Yes, I know: There have been countless articles and blog posts that attempt to puzzle out the inexplicable anger of the American electorate, when an even cursory scan of the unemployment numbers provides all the explanation you'll ever need. But, as has been pointed out and proven elsewhere, Tea Partiers tend to be quite well-off (how else would they afford all those trips to DC in their RVs?), and much of the populist rage at Obama has been fomented by the captains of American finance and industry: the Sore Winners. And once you've spent time with a Sore Winner, or entered into a debate with one, you feel that there's something afoot in America — something that's reflected in debates about policy but is never quite stated in them, and is still unnamed.
This is ultimately what it's all about. In the end, the sense of grievance boils down to anger that their worldview is no longer considered acceptable in polite society.
Ayn Rand's "ideas" aren't OK in polite society anymore. It's not acceptable anymore to think that it's OK to have debtor's prisons and soup lines even as some people smoke cigars at Versailles-like estates. It's not OK in polite society anymore to think of those of a differing race as literally another breed of human. It's not OK in polite society anymore to make sexist or racist jokes, or to hold women to a sexual double-standard anymore. Homophobia and religious wackoism aren't acceptable in most open polite society anymore either.

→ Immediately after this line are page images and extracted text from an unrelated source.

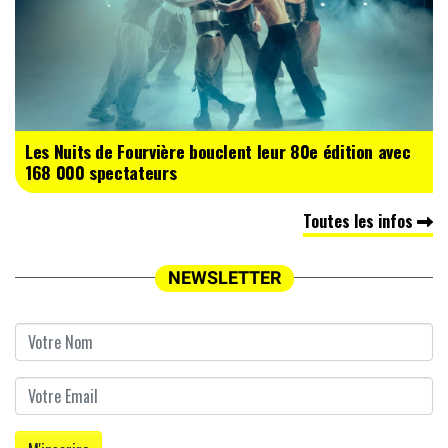
Les Nuits de Fourvière bouclent leur 80e édition avec
168 000 spectateurs
Toutes les infos
NEWSLETTER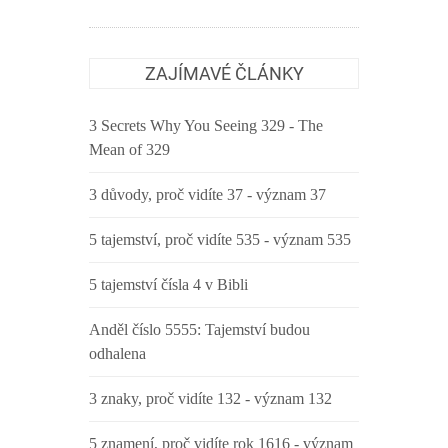
ZAJÍMAVÉ ČLÁNKY
3 Secrets Why You Seeing 329 - The
Mean of 329
3 důvody, proč vidíte 37 - význam 37
5 tajemství, proč vidíte 535 - význam 535
5 tajemství čísla 4 v Bibli
Anděl číslo 5555: Tajemství budou
odhalena
3 znaky, proč vidíte 132 - význam 132
5 znamení, proč vidíte rok 1616 - význam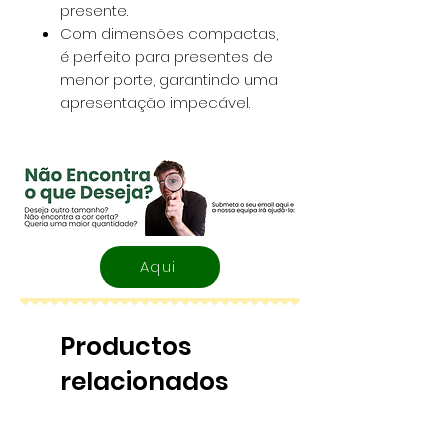
presente.
Com dimensões compactas,
é perfeito para presentes de
menor porte, garantindo uma
apresentação impecável.
Aqui
Productos
relacionados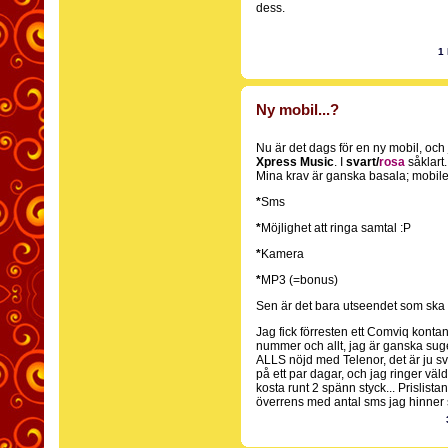
dess.
1
Ny mobil...?
Nu är det dags för en ny mobil, och 
Xpress Music
. I
svart/
rosa
såklart
Mina krav är ganska basala; mobile
*
Sms
*
Möjlighet att ringa samtal :P
*
Kamera
*
MP3 (=bonus)
Sen är det bara utseendet som ska
Jag fick förresten ett Comviq konta
nummer och allt, jag är ganska sugen
ALLS nöjd med Telenor, det är ju sv
på ett par dagar, och jag ringer väl
kosta runt 2 spänn styck... Prislis
överrens med antal sms jag hinner 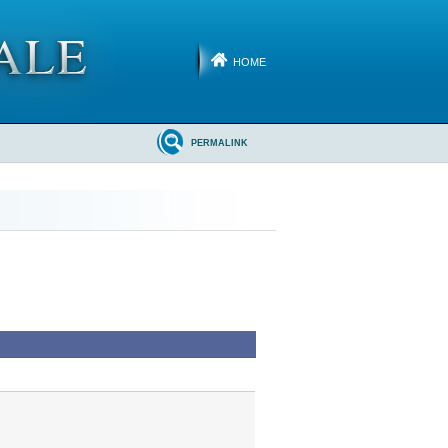
HOME
PERMALINK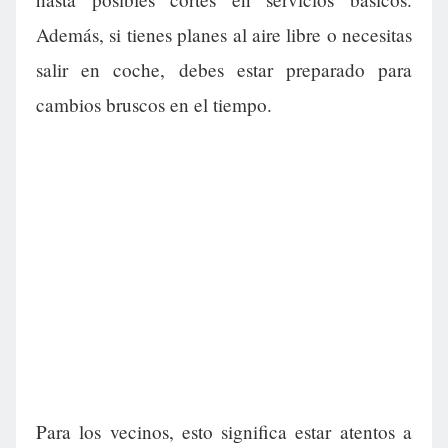
Además, si tienes planes al aire libre o necesitas
salir en coche, debes estar preparado para
cambios bruscos en el tiempo.
Para los vecinos, esto significa estar atentos a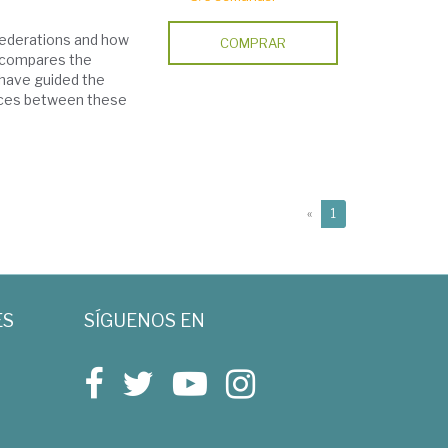
 federations and how
COMPRAR
, compares the
 have guided the
ences between these
(current)
«
1
ES
SÍGUENOS EN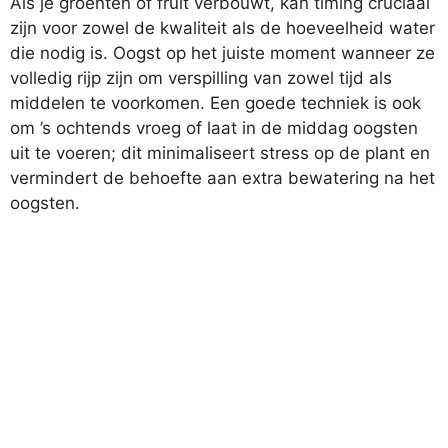
Als je groenten of fruit verbouwt, kan timing cruciaal
zijn voor zowel de kwaliteit als de hoeveelheid water
die nodig is. Oogst op het juiste moment wanneer ze
volledig rijp zijn om verspilling van zowel tijd als
middelen te voorkomen. Een goede techniek is ook
om ’s ochtends vroeg of laat in de middag oogsten
uit te voeren; dit minimaliseert stress op de plant en
vermindert de behoefte aan extra bewatering na het
oogsten.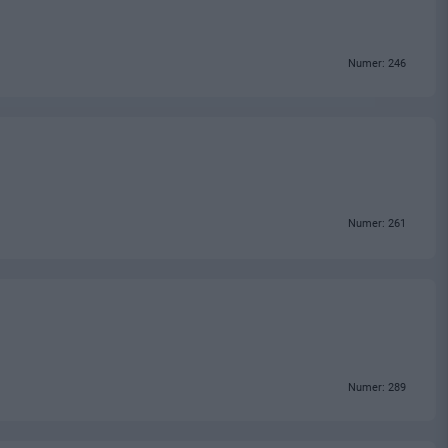
Numer: 246
Numer: 261
Numer: 289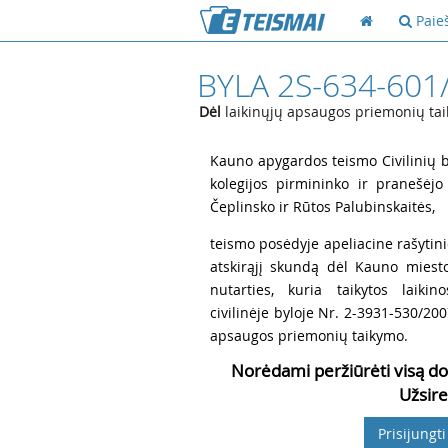
Paie
BYLA 2S-634-601
Dėl
laikinųjų apsaugos priemonių ta
1
Kauno apygardos teismo Civilinių by
kolegijos pirmininko ir pranešėjo
Čeplinsko ir Rūtos Palubinskaitės,
2
teismo posėdyje apeliacine rašytini
atskirąjį skundą dėl Kauno miest
nutarties, kuria taikytos laiki
civilinėje byloje Nr. 2-3931-530/20
apsaugos priemonių taikymo.
Norėdami peržiūrėti visą do
Užsire
Prisijungti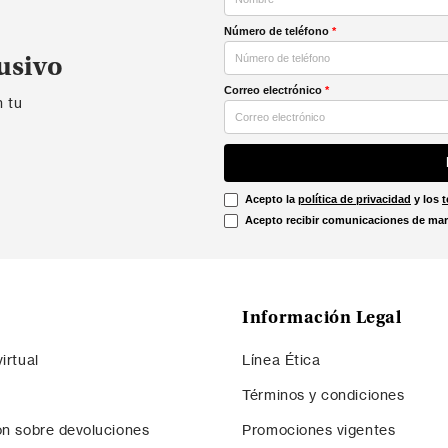
Número de teléfono
*
usivo
Correo electrónico
*
n tu
Acepto la
política de privacidad
y los
t
Acepto recibir comunicaciones de mar
Información Legal
irtual
Línea Ética
Términos y condiciones
ón sobre devoluciones
Promociones vigentes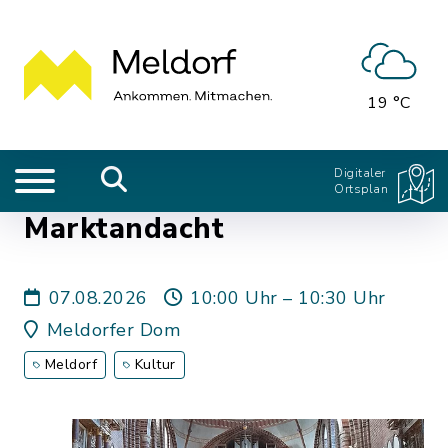
19 °C
Digitaler
Ortsplan
Marktandacht
07.08.2026
10:00 Uhr – 10:30 Uhr
Meldorfer Dom
Meldorf
Kultur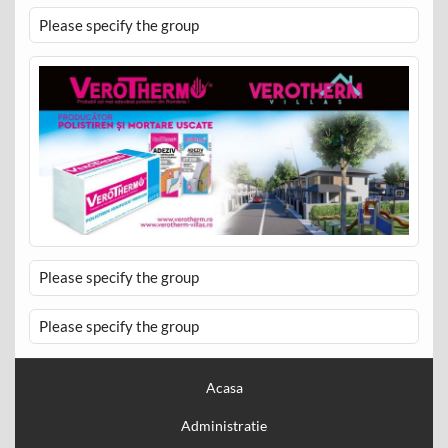
Please specify the group
Please specify the group
Please specify the group
Acasa
Administratie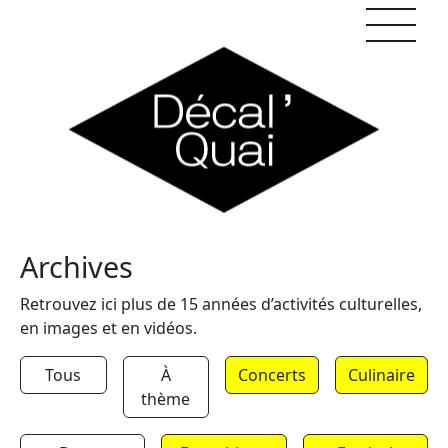
Skip to content
Archives
Retrouvez ici plus de 15 années d’activités culturelles,
en images et en vidéos.
Tous
À
Concerts
Culinaire
thème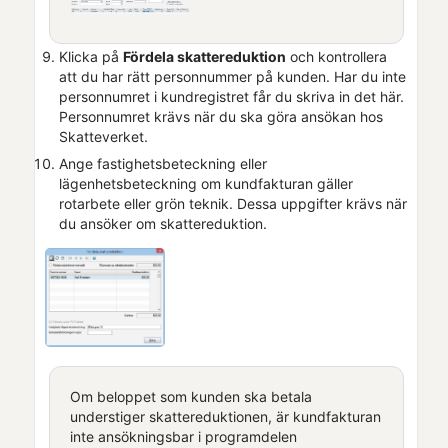
Klicka på
Fördela skattereduktion
och kontrollera
att du har rätt personnummer på kunden. Har du inte
personnumret i kundregistret får du skriva in det här.
Personnumret krävs när du ska göra ansökan hos
Skatteverket.
Ange fastighetsbeteckning eller
lägenhetsbeteckning om
kundfaktura
n gäller
rotarbete eller grön teknik. Dessa uppgifter krävs när
du ansöker om skattereduktion.
Om beloppet som kunden ska betala
understiger skattereduktionen, är
kundfaktura
n
inte ansökningsbar i programdelen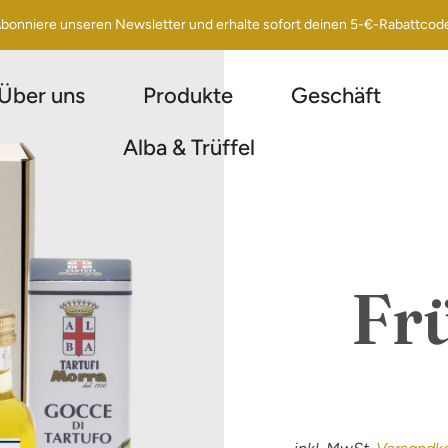
bonniere unseren Newsletter und erhalte sofort deinen 5-€-Rabattcod
Über uns
Produkte
Geschäft
Alba & Trüffel
Fr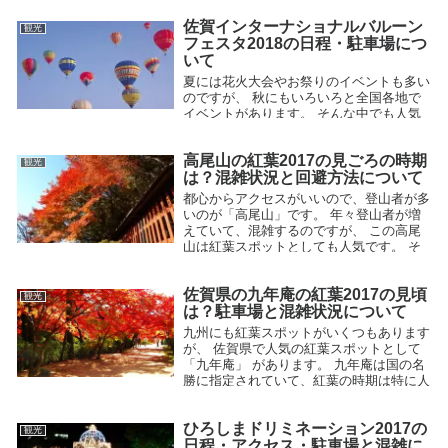
はこの嵐山の紅葉スポットの見...
佐賀インターナショナルバルーン
観光
2015.10.16
フェスタ2018の日程・駐車場につ
いて
夏には花火大会やお祭りのイベントも多い
のですが、 秋にもいろいろと全国各地で
イベントがあります。 そんな中でも人気
があるのが 「佐賀インターナショナルバ
ルーンフェスタ」 です。 数多くの熱気球
高尾山の紅葉2017の見ごろの時期
が集まる国際的な競技大会となっ...
観光
は？混雑状況と回避方法について
2015.08.15
都心からアクセスがいいので、登山者が多
いのが「高尾山」です。 年々登山者が増
えていて、混雑するのですが、 この高尾
山は紅葉スポットとしても人気です。 そ
のため、紅葉のシーズンになると混雑して
しまい、 ケーブルカーやリフトなど...
佐賀県の九年庵の紅葉2017の見頃
観光
2015.10.23
は？駐車場と混雑状況について
九州にも紅葉スポットがいくつもあります
が、 佐賀県で人気の紅葉スポットとして
「九年庵」 があります。 九年庵は国の名
勝に指定されていて、紅葉の時期は特に人
気のスポットとなっています。 今回はこ
の九年庵の紅葉の見ごろの時期...
ひろしまドリミネーション2017の
観光
2015.10.28
日程・アクセス・駐車場と混雑に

It's not that these evil "ideas" have gone away. It's that those who hold them are forced to hide their views under the radar, even as more and more of their unacceptable BS is forced under the table.
So now there is this huge sense of grievance, this resentment that the traditionally overprivileged feel that they aren't really allowed to say what they really think, and to elect a government that will act on how they really feel. They feel like they're living in Orwell's 1984, where Newspeak has taken over, but today it goes by the name "political correctness", the curse of older white men everywhere. Bizarre, but true.
That's what the "Tea Party" is, and that's what this conservative backlash is all about. And they're terrified that the next generation won't even remember that they're supposed to feel outraged. They're right to be terrified. Because if there's one solace we can take from all this, it's that their worldview is quite literally physically dying, one year at a time.
And you know what? I guess I'm supposed to try to understand these people. I know a lot of them. Some of them are close relatives. But I really don't care to. I don't care about their wounded pride, I don't care about their precious gated communities, and I don't care about their hurt sense of entitlement. Frankly, my dear, I don't give a d***. I just want to laugh in their faces and mock them.